05 CI/CD & Drift Monitoring
GitHub Actions pipeline: push to main → Docker build → push to AWS ECR → ECS Fargate redeploy. drift.py computes per-feature Kolmogorov–Smirnov statistics against the training distribution at runtime. KS > 0.5 triggers a high-drift alert; results logged to MLflow.

Model Performance

Model Approach Macro F1
Random Forest v1 SMOTE oversampling 0.8785
Random Forest v2 class_weight='balanced' 0.8696
Keras DNN Categorical cross-entropy 0.3371
XGBoost Sample weights (production) 0.9036
Isolation Forest BENIGN-only novelty detection
IF → XGBoost Ensemble Novelty gate + classifier 0.87*

* Ensemble F1 is lower than standalone XGBoost by design — IF gates traffic that XGBoost was never trained on. The ensemble's value is breadth of detection, not benchmark maximisation.

Design Decisions

Sample weights over SMOTE

SMOTE introduces synthetic samples that can distort minority-class decision boundaries. Sample weights rebalance training without touching the data distribution — preferable for production where inference runs on raw flows.

No log1p transformation

Tree-based models are invariant to monotonic feature transformations. Log1p was evaluated and deliberately dropped; the notebooks document this with supporting evidence.

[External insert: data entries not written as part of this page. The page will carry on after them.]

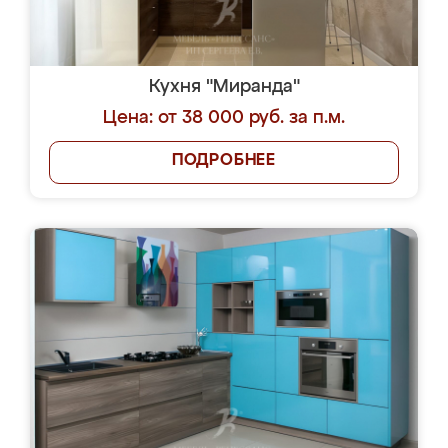
Кухня "Миранда"
Цена: от 38 000 руб. за п.м.
ПОДРОБНЕЕ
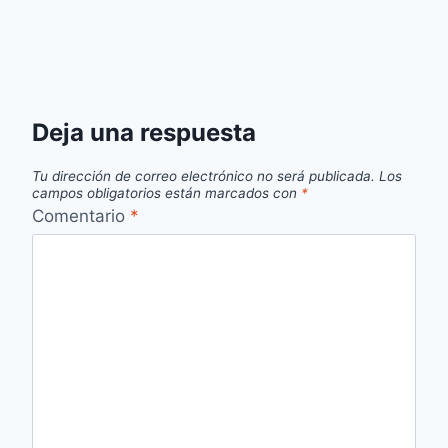
Deja una respuesta
Tu dirección de correo electrónico no será publicada.
Los
campos obligatorios están marcados con
*
Comentario
*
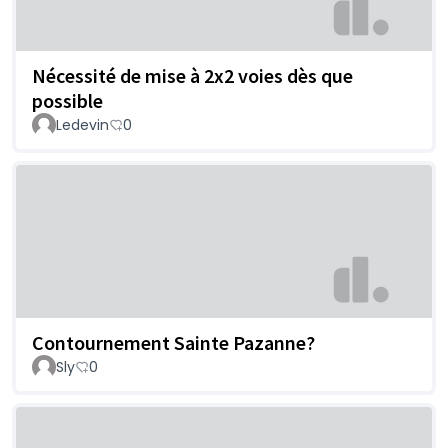
Nécessité de mise à 2x2 voies dès que
possible
Ledevin
0
Contournement Sainte Pazanne?
Sly
0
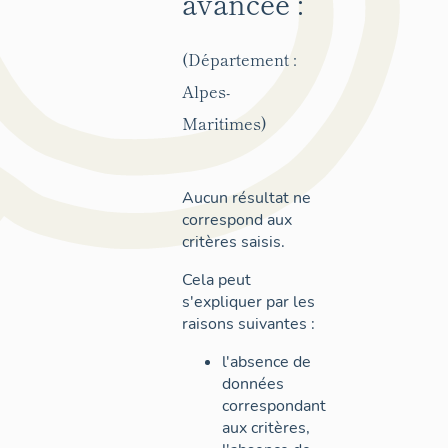
avancée :
(Département :
Alpes-
Maritimes)
Aucun résultat ne
correspond aux
critères saisis.
Cela peut
s'expliquer par les
raisons suivantes :
l'absence de
données
correspondant
aux critères,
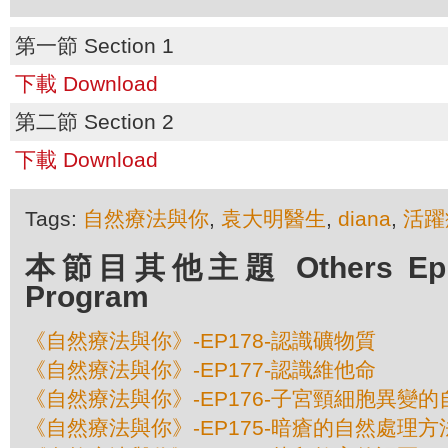
第一節 Section 1
下載 Download
第二節 Section 2
下載 Download
Tags:
自然療法與你
,
袁大明醫生
,
diana
,
活躍
本節目其他主題 Others Episo
Program
《自然療法與你》-EP178-認識礦物質
《自然療法與你》-EP177-認識維他命
《自然療法與你》-EP176-子宮頸細胞異變
《自然療法與你》-EP175-暗瘡的自然處理方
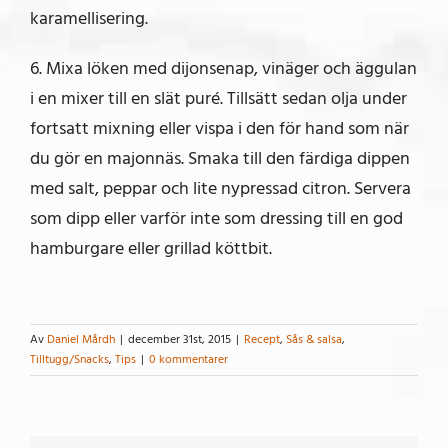
karamellisering.
6. Mixa löken med dijonsenap, vinäger och äggulan
i en mixer till en slät puré. Tillsätt sedan olja under
fortsatt mixning eller vispa i den för hand som när
du gör en majonnäs. Smaka till den färdiga dippen
med salt, peppar och lite nypressad citron. Servera
som dipp eller varför inte som dressing till en god
hamburgare eller grillad köttbit.
Av
Daniel Mårdh
|
december 31st, 2015
|
Recept
,
Sås & salsa
,
Tilltugg/Snacks
,
Tips
|
0 kommentarer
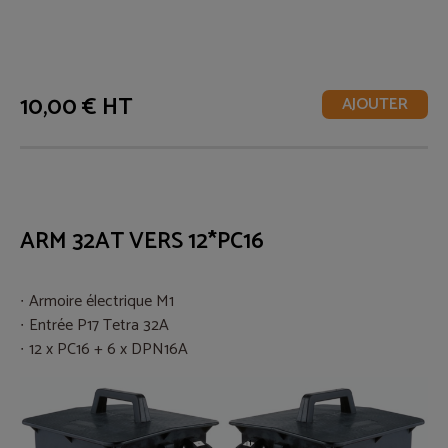
10,00 € HT
AJOUTER
ARM 32AT VERS 12*PC16
Armoire électrique M1
Entrée P17 Tetra 32A
12 x PC16 + 6 x DPN16A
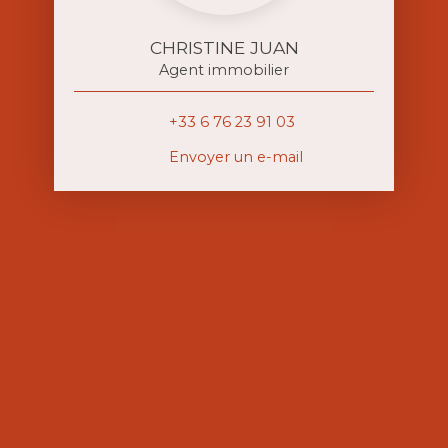
CHRISTINE JUAN
Agent immobilier
+33 6 76 23 91 03
Envoyer un e-mail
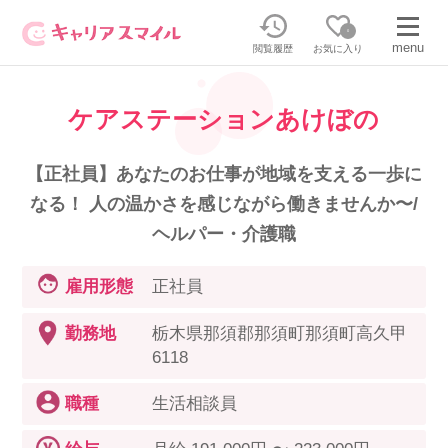
0
menu
閲覧履歴
お気に入り
ケアステーションあけぼの
無料相談・お問い合わせはこちら
無料転職相談・お問い合わせの内容を
【正社員】あなたのお仕事が地域を支える一歩に
正社員・パートの求人を探す
選択してください
なる！ 人の温かさを感じながら働きませんか〜/
ヘルパー・介護職
正社員／パートで働く
派遣求人を探す
雇用形態
正社員
介護のリスキリング
派遣で働く
勤務地
栃木県那須郡那須町那須町高久甲
6118
キャリアスマイルとは
職種
生活相談員
介護の資格取得について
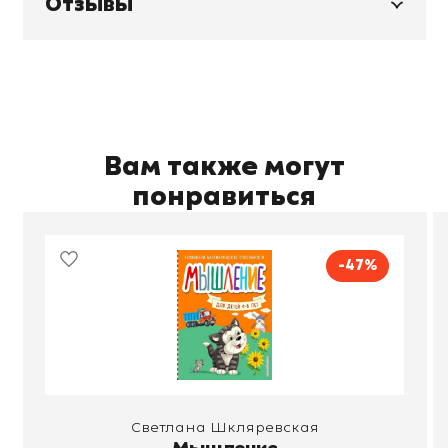
Отзывы
Вам также могут
понравиться
-47%
Светлана Шкляревская
Мышление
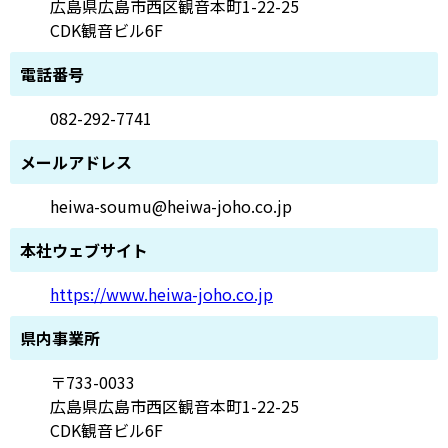
広島県広島市西区観音本町1-22-25
CDK観音ビル6F
電話番号
082-292-7741
メールアドレス
heiwa-soumu@heiwa-joho.co.jp
本社ウェブサイト
https://www.heiwa-joho.co.jp
県内事業所
〒733-0033
広島県広島市西区観音本町1-22-25
CDK観音ビル6F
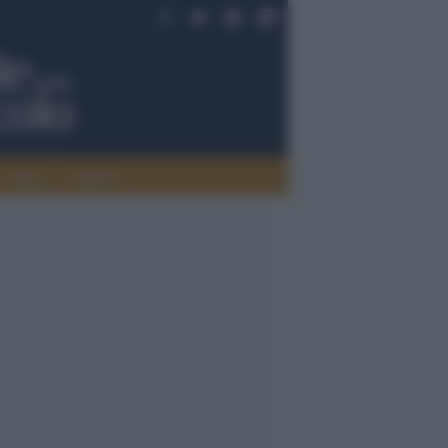
Saperi
Editoria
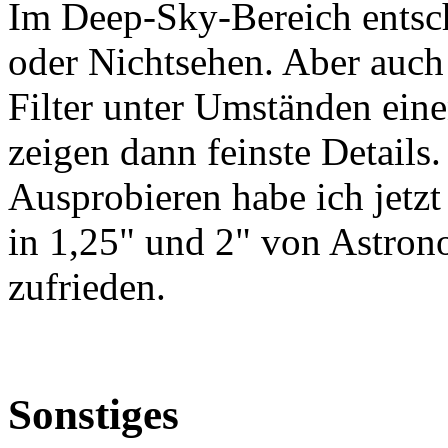
Im Deep-Sky-Bereich entsche
oder Nichtsehen. Aber auch
Filter unter Umständen ei
zeigen dann feinste Details
Ausprobieren habe ich jetzt
in 1,25" und 2" von Astron
zufrieden.
Sonstiges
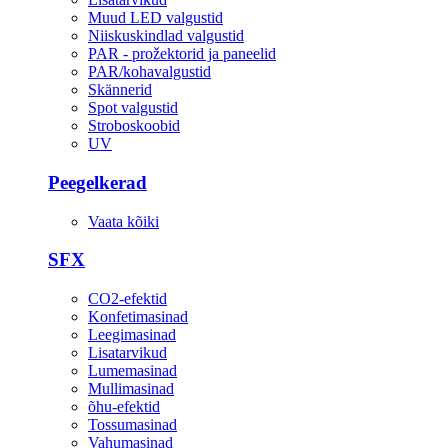
Muud LED valgustid
Niiskuskindlad valgustid
PAR - prožektorid ja paneelid
PAR/kohavalgustid
Skännerid
Spot valgustid
Stroboskoobid
UV
Peegelkerad
Vaata kõiki
SFX
CO2-efektid
Konfetimasinad
Leegimasinad
Lisatarvikud
Lumemasinad
Mullimasinad
õhu-efektid
Tossumasinad
Vahumasinad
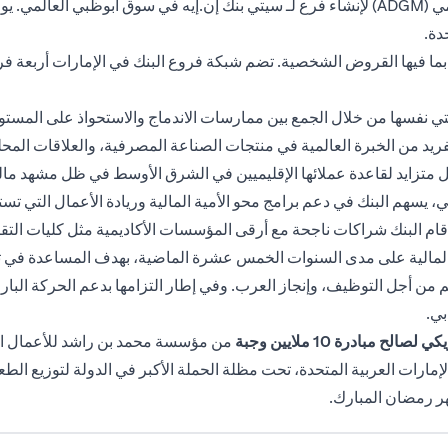
وفي عام 2018، حصلت سيتي على رخصة من سوق أبوظبي العالمي (ADGM) لإنشاء فرع لـ سيتي بنك إن
دة.
كي، بما فيها القروض الشخصية. تضم شبكة فروع البنك في الإمارات أربعة
يتي نفسها من خلال الجمع بين ممارسات الاندماج والاستحواذ على المست
 من الخبرة العالمية في منتجات الصناعة المصرفية، والعلاقات المحلية ال
 متزايد لقاعدة عملائها الإقليميين في الشرق الأوسط في ظل مشهد مالي 
سهم البنك في دعم برامج محو الأمية المالية وريادة الأعمال التي تس
ية، أقام البنك شراكات ناجحة مع أرقى المؤسسات الأكاديمية مثل كليات التق
والمالية على مدى السنوات الخمس عشرة الماضية، بهدف المساعدة في تط
ل التوظيف، وإنجاز العرب. وفي إطار التزامها بدعم الحركة البارالمب
لصالح مبادرة 10 ملايين وجبة
من مؤسسة محمد بن راشد للأعمال الخي
ر رمضان المبارك.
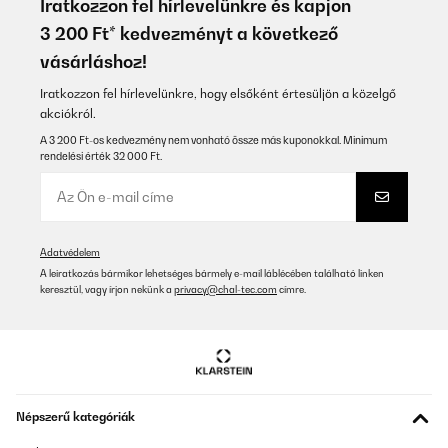
Iratkozzon fel hírlevelünkre és kapjon
3 200 Ft* kedvezményt a következő
vásárláshoz!
Iratkozzon fel hírlevelünkre, hogy elsőként értesüljön a közelgő
akciókról.
A 3 200 Ft-os kedvezmény nem vonható össze más kuponokkal. Minimum
rendelési érték 32 000 Ft.
Adatvédelem
A leiratkozás bármikor lehetséges bármely e-mail láblécében található linken
keresztül, vagy írjon nekünk a
privacy@chal-tec.com
címre.
Népszerű kategóriák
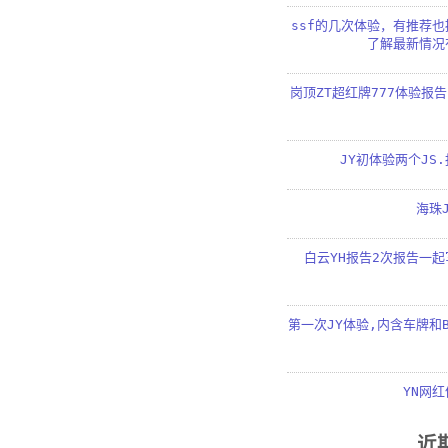
ssf的几次体验，有推荐
了解最新情况
岗顶ZT超红牌777体验报告
JY初体验两个JS
海珠
白云YH报告2次报告一
第一次JY体验,内含车牌和
YN网
近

Isolation Forest as a novelty gate, not a classifier

IF is trained on BENIGN-only traffic to flag out-of-distribution flows. Hyperparameter tuning was deliberately skipped — overfitting the contamination parameter to labelled benchmarks would undermine its real purpose.

Deterministic preprocessing

Correlation-based feature dropping uses np.triu(k=1) to guarantee a stable, reproducible column set regardless of execution order.

Project Structure

Expand a folder to browse. Click any filename to open it on GitHub.

network-anomaly-detector/
notebooks/
01_eda.ipynb # Exploratory analysis, class distribution
02_preprocessing.ipynb # Feature engineering decisions
03_model_training.ipynb # Model comparison (RF, XGBoost, DNN)
04_anomaly_detection.ipynb # Isolation Forest, ensemble construction
src/
preprocess.py # Feature selection, scaling, artifact export
train_xgb.py # XGBoost training
train_anomaly.py # Isolation Forest training
evaluate_xgb.py # Classification evaluation
evaluate_anomaly.py # Anomaly evaluation
ensemble.py # IF → XGBoost pipeline · MLflow logging
api/
main.py # FastAPI app, lifespan, S3 loading
predict.py # Endpoint logic
schemas.py # Pydantic request/response models
monitor/
drift.py # KS-test drift detection · MLflow
artifacts/  git-ignored · feature_names.json, scaler.pkl
feature_names.json
scaler.pkl
models/  git-ignored · stored in AWS S3
xgb.pkl
iso_forest.pkl
dashboard.html # Portfolio demo (DEMO/LIVE mode)
.github/workflows/deploy.yml # CI/CD → ECR → ECS Fargate

What I Learned

Getting XGBoost to 0.90 macro F1 was the straightforward part — the harder work was designing the system around it. Keeping preprocessing deterministic, giving the Isolation Forest a genuinely different purpose from the classifier, and arguing why a lower ensemble F1 is actually the correct outcome all required thinking beyond benchmark numbers.

Deploying to ECS Fargate and wiring up CI/CD made clear how much production ML differs from notebook ML. Artifact management, environment variables, container versioning, and drift monitoring never appear in a Kaggle competition — but they dominate real deployments.